(Data entries)
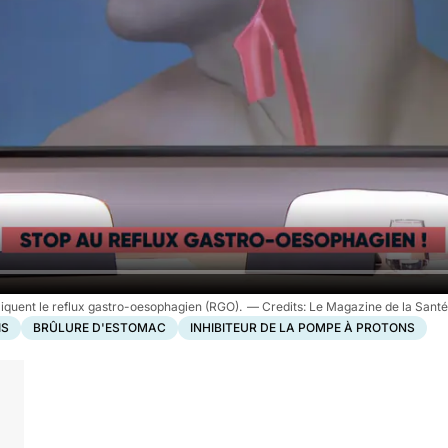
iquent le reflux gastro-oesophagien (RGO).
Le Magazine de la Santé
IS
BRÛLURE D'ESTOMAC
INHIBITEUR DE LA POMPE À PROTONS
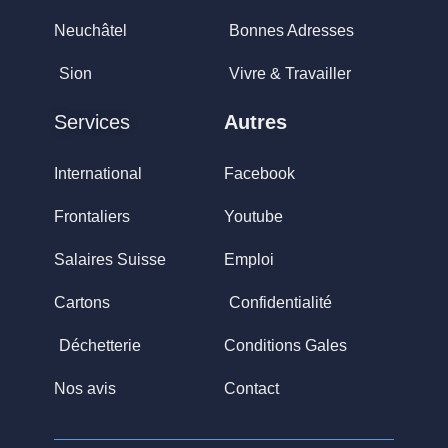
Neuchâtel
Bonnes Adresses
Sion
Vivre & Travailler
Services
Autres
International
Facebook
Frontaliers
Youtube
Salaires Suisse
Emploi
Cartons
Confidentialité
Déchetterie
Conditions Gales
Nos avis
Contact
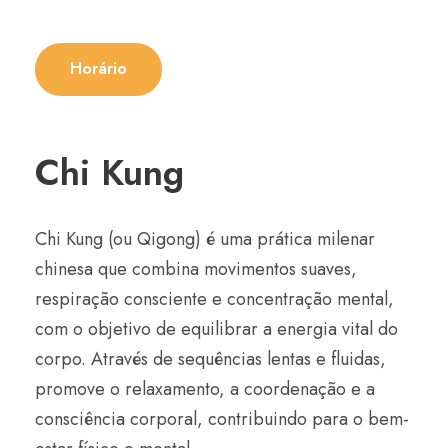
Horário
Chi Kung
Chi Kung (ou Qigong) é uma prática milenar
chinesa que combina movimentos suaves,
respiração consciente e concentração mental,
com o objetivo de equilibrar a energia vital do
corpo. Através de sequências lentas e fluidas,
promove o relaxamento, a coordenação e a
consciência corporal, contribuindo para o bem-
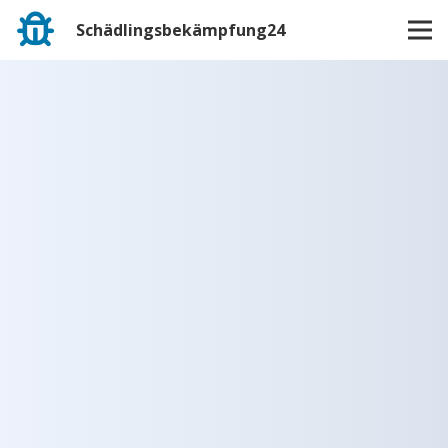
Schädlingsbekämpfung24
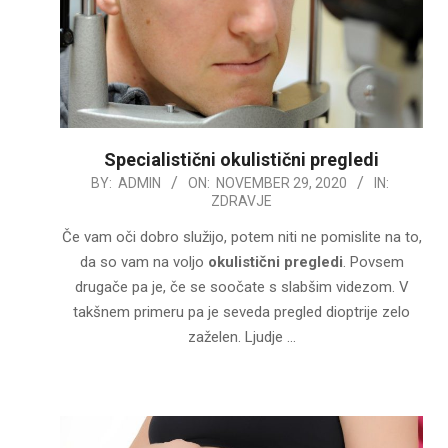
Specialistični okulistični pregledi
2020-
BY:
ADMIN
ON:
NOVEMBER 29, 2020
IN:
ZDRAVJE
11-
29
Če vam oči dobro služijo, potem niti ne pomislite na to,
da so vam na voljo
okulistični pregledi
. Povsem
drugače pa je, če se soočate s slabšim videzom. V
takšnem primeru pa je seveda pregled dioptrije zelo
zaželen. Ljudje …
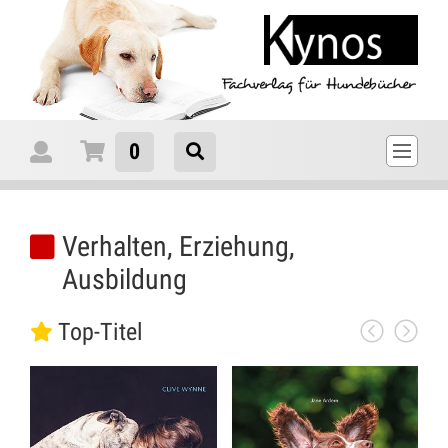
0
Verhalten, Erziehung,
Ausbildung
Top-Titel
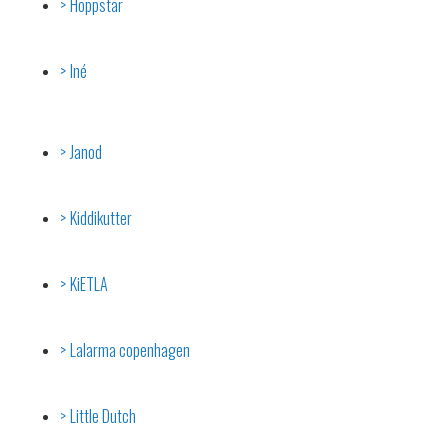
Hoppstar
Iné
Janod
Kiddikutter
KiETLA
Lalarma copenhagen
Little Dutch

---

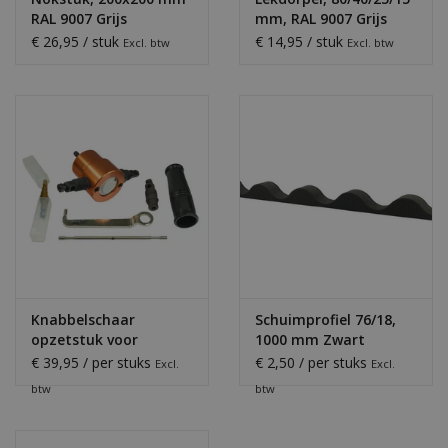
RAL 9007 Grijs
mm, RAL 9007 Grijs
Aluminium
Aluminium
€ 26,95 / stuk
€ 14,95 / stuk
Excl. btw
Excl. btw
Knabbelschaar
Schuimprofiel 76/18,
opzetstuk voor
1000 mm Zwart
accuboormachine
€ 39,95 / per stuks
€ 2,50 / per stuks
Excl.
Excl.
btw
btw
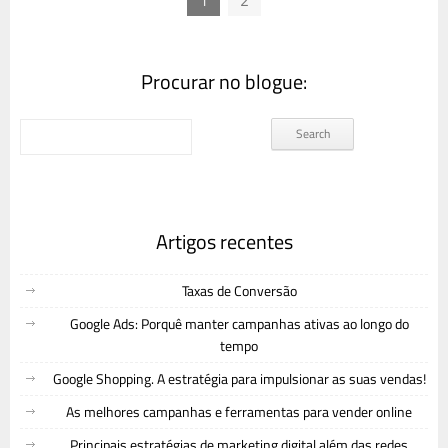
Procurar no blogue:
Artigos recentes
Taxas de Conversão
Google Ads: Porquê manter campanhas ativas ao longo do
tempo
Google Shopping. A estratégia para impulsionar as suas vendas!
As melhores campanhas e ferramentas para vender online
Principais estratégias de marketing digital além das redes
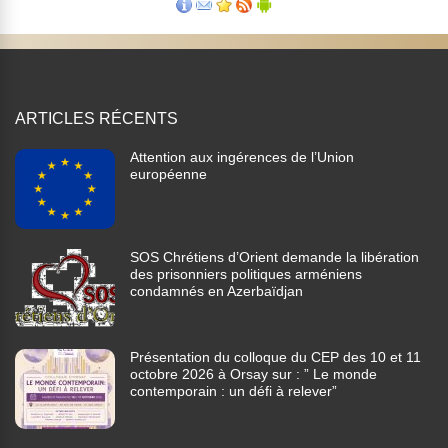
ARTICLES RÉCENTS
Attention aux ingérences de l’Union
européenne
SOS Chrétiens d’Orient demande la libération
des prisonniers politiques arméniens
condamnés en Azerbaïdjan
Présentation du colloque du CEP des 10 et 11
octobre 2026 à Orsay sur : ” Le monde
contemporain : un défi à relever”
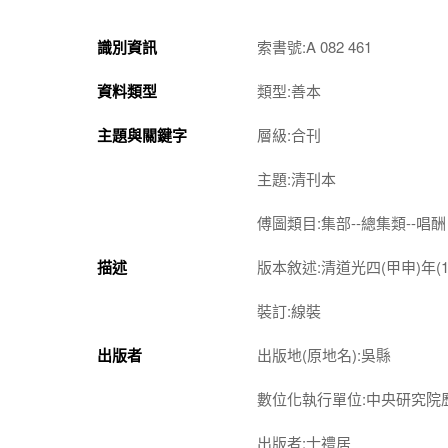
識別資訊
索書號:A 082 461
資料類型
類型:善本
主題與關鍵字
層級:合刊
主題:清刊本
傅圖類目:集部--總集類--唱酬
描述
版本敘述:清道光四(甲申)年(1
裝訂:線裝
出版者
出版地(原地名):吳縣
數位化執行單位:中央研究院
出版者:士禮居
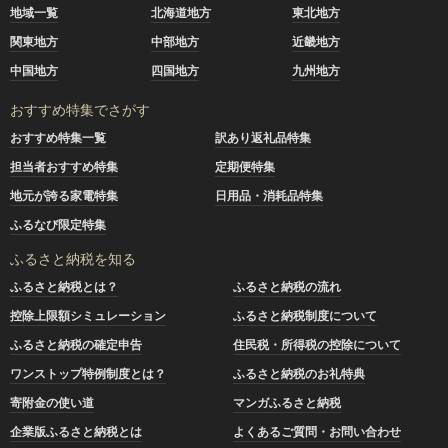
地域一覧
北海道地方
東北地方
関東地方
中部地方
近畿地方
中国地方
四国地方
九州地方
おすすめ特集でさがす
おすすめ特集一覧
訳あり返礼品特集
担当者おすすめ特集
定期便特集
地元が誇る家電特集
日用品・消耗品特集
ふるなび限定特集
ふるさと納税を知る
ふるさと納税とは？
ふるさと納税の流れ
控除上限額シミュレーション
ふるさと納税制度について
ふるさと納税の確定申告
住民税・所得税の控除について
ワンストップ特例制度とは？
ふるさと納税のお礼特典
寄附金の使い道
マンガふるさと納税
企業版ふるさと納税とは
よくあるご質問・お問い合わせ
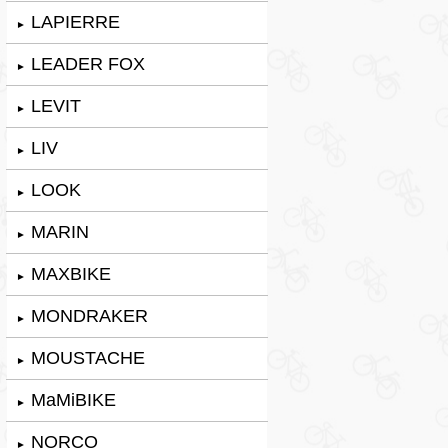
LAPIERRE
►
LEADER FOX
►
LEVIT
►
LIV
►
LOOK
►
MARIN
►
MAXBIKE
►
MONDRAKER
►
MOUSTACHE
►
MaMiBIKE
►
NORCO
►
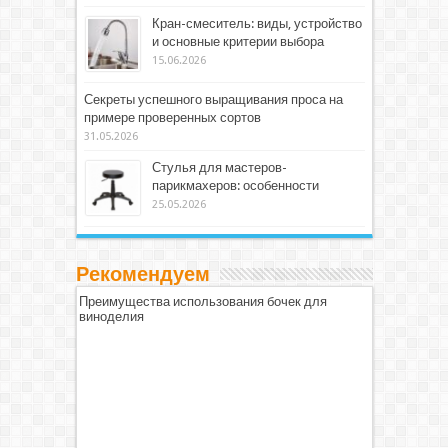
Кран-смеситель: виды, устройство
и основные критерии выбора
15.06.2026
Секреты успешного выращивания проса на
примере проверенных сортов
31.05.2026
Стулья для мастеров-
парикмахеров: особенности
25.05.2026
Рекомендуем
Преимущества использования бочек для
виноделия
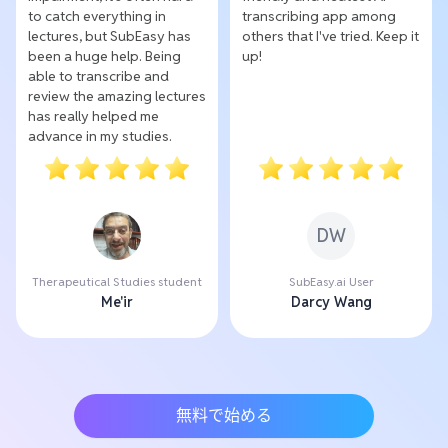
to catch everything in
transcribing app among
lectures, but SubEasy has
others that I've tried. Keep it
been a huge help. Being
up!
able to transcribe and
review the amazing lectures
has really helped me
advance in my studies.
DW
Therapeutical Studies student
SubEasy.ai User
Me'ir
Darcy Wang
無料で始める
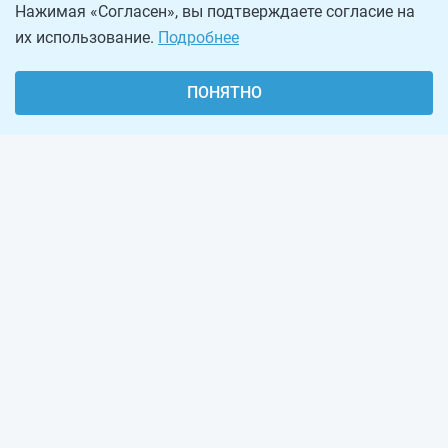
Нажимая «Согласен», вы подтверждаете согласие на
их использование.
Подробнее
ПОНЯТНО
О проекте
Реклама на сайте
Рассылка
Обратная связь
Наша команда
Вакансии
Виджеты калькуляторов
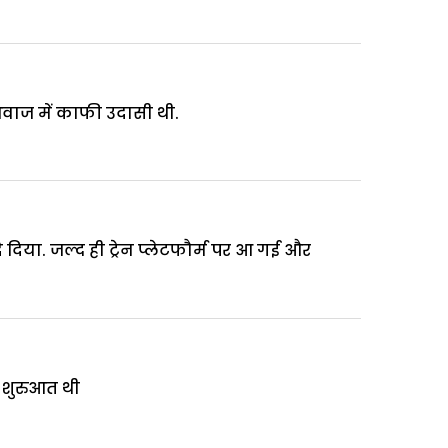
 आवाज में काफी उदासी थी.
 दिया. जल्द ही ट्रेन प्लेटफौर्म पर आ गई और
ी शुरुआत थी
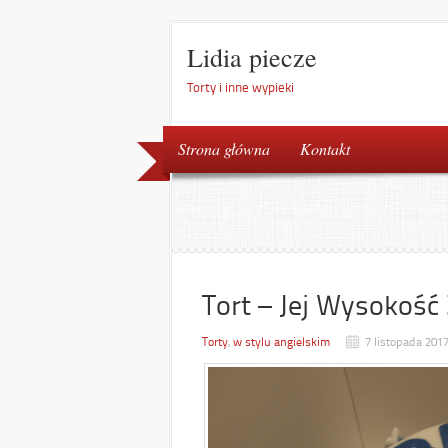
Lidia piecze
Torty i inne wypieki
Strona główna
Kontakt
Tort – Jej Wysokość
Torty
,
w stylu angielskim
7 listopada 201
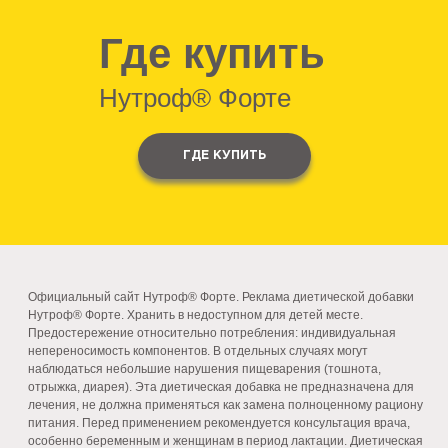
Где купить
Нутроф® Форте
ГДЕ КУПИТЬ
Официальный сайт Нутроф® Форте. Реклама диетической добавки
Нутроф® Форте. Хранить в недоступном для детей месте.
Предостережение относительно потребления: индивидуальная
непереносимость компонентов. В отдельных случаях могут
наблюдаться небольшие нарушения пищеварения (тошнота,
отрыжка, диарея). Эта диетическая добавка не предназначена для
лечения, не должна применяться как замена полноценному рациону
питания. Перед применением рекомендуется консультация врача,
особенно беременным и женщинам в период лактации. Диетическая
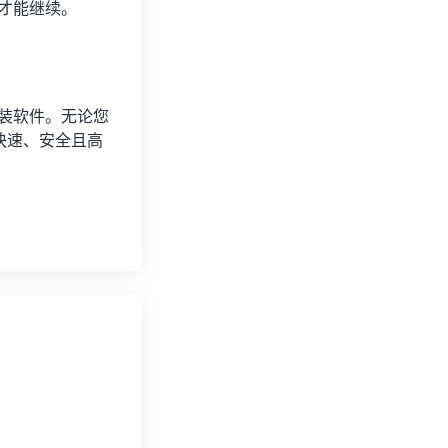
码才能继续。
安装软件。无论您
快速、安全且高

--

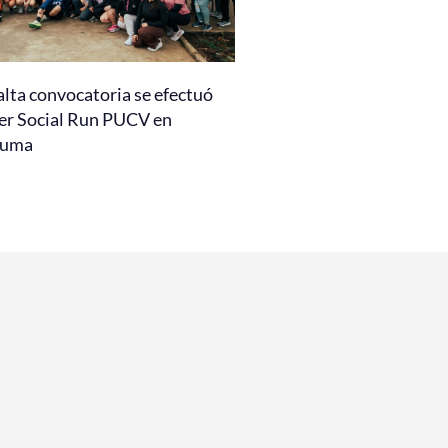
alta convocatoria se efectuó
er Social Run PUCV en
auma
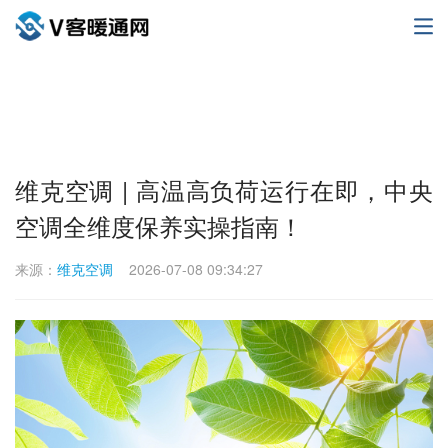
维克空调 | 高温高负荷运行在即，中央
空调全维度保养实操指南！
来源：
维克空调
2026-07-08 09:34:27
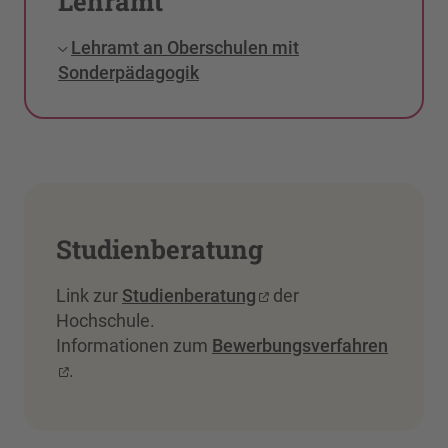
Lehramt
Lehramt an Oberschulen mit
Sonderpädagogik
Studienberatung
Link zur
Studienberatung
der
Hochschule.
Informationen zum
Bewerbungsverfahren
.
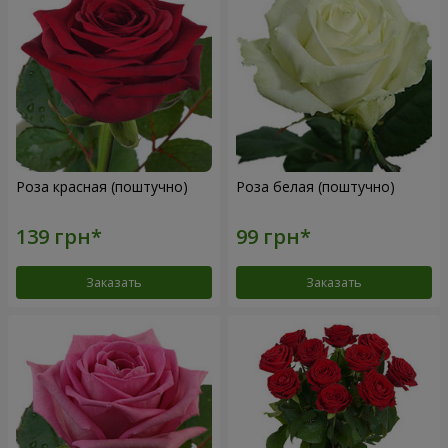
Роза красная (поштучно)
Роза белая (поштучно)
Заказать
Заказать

* Assignment *
For this exercise, transcribe exactly the part of the records above that opens with the line containing "iquent le reflux gastro-oesophagien (RGO)." and closes with the one containing "corpo. Através de". Pictures are not part of the copy.

* Solved problem *
iquent le reflux gastro-oesophagien (RGO).
Le Magazine de la Santé
IS
BRÛLURE D'ESTOMAC
INHIBITEUR DE LA POMPE À PROTONS
Neuchâtel
Bonnes Adresses
Sion
Vivre & Travailler
Services
Autres
International
Facebook
Frontaliers
Youtube
Salaires Suisse
Emploi
Cartons
Confidentialité
Déchetterie
Conditions Gales
Nos avis
Contact
Horário
Chi Kung
Chi Kung (ou Qigong) é uma prática milenar
chinesa que combina movimentos suaves,
respiração consciente e concentração mental,
com o objetivo de equilibrar a energia vital do
corpo. Através de sequências lentas e fluidas,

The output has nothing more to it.